**** RECORDS PROVIDED

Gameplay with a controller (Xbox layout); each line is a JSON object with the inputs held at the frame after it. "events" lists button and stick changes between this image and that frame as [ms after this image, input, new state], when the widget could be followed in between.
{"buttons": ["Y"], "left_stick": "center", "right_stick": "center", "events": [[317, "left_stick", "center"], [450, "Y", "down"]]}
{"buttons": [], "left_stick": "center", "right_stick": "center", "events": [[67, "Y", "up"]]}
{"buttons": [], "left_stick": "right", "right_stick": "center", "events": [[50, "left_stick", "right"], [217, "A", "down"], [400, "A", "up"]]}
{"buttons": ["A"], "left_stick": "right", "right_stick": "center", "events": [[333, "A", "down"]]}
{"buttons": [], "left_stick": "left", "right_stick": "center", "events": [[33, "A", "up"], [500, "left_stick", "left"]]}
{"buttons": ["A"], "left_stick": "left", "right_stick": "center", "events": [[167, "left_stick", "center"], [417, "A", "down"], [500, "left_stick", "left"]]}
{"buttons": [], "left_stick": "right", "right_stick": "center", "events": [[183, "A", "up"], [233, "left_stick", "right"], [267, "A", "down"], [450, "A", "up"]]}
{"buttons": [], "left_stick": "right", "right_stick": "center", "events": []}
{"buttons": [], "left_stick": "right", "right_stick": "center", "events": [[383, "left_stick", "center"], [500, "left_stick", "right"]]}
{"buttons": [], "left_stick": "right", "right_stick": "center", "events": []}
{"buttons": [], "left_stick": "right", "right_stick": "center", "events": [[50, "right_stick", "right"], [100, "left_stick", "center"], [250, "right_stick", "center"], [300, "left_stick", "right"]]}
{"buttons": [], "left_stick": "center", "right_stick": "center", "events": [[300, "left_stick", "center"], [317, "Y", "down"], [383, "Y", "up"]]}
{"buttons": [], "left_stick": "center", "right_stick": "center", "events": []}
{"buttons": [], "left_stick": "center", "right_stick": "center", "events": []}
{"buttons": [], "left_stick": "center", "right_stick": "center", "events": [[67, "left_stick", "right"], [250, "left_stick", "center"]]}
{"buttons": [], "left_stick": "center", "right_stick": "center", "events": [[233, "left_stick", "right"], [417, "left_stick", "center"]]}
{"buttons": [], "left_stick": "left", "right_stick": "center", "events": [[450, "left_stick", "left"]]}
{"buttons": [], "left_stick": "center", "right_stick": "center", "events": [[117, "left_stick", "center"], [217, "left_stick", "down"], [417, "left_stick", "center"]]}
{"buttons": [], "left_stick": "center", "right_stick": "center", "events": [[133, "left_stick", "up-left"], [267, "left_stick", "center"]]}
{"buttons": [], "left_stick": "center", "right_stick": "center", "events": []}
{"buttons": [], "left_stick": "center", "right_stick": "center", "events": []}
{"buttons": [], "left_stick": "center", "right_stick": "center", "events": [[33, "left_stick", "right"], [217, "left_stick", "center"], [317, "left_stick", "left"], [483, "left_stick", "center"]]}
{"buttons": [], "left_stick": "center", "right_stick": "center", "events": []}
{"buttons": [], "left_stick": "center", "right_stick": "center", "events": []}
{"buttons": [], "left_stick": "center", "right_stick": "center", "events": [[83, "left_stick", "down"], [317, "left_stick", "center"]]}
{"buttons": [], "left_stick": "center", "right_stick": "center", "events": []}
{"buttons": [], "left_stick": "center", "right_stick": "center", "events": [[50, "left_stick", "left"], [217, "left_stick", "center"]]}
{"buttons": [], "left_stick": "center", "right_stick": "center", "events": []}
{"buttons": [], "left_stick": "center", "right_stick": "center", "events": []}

********

## DESCRIPTION OF THE TASK
All records must be repeated exactly, with none skipped.

## OUTPUT BELOW
Gameplay with a controller (Xbox layout); each line is a JSON object with the inputs held at the frame after it. "events" lists button and stick changes between this image and that frame as [ms after this image, input, new state], when the widget could be followed in between.
{"buttons": ["Y"], "left_stick": "center", "right_stick": "center", "events": [[317, "left_stick", "center"], [450, "Y", "down"]]}
{"buttons": [], "left_stick": "center", "right_stick": "center", "events": [[67, "Y", "up"]]}
{"buttons": [], "left_stick": "right", "right_stick": "center", "events": [[50, "left_stick", "right"], [217, "A", "down"], [400, "A", "up"]]}
{"buttons": ["A"], "left_stick": "right", "right_stick": "center", "events": [[333, "A", "down"]]}
{"buttons": [], "left_stick": "left", "right_stick": "center", "events": [[33, "A", "up"], [500, "left_stick", "left"]]}
{"buttons": ["A"], "left_stick": "left", "right_stick": "center", "events": [[167, "left_stick", "center"], [417, "A", "down"], [500, "left_stick", "left"]]}
{"buttons": [], "left_stick": "right", "right_stick": "center", "events": [[183, "A", "up"], [233, "left_stick", "right"], [267, "A", "down"], [450, "A", "up"]]}
{"buttons": [], "left_stick": "right", "right_stick": "center", "events": []}
{"buttons": [], "left_stick": "right", "right_stick": "center", "events": [[383, "left_stick", "center"], [500, "left_stick", "right"]]}
{"buttons": [], "left_stick": "right", "right_stick": "center", "events": []}
{"buttons": [], "left_stick": "right", "right_stick": "center", "events": [[50, "right_stick", "right"], [100, "left_stick", "center"], [250, "right_stick", "center"], [300, "left_stick", "right"]]}
{"buttons": [], "left_stick": "center", "right_stick": "center", "events": [[300, "left_stick", "center"], [317, "Y", "down"], [383, "Y", "up"]]}
{"buttons": [], "left_stick": "center", "right_stick": "center", "events": []}
{"buttons": [], "left_stick": "center", "right_stick": "center", "events": []}
{"buttons": [], "left_stick": "center", "right_stick": "center", "events": [[67, "left_stick", "right"], [250, "left_stick", "center"]]}
{"buttons": [], "left_stick": "center", "right_stick": "center", "events": [[233, "left_stick", "right"], [417, "left_stick", "center"]]}
{"buttons": [], "left_stick": "left", "right_stick": "center", "events": [[450, "left_stick", "left"]]}
{"buttons": [], "left_stick": "center", "right_stick": "center", "events": [[117, "left_stick", "center"], [217, "left_stick", "down"], [417, "left_stick", "center"]]}
{"buttons": [], "left_stick": "center", "right_stick": "center", "events": [[133, "left_stick", "up-left"], [267, "left_stick", "center"]]}
{"buttons": [], "left_stick": "center", "right_stick": "center", "events": []}
{"buttons": [], "left_stick": "center", "right_stick": "center", "events": []}
{"buttons": [], "left_stick": "center", "right_stick": "center", "events": [[33, "left_stick", "right"], [217, "left_stick", "center"], [317, "left_stick", "left"], [483, "left_stick", "center"]]}
{"buttons": [], "left_stick": "center", "right_stick": "center", "events": []}
{"buttons": [], "left_stick": "center", "right_stick": "center", "events": []}
{"buttons": [], "left_stick": "center", "right_stick": "center", "events": [[83, "left_stick", "down"], [317, "left_stick", "center"]]}
{"buttons": [], "left_stick": "center", "right_stick": "center", "events": []}
{"buttons": [], "left_stick": "center", "right_stick": "center", "events": [[50, "left_stick", "left"], [217, "left_stick", "center"]]}
{"buttons": [], "left_stick": "center", "right_stick": "center", "events": []}
{"buttons": [], "left_stick": "center", "right_stick": "center", "events": []}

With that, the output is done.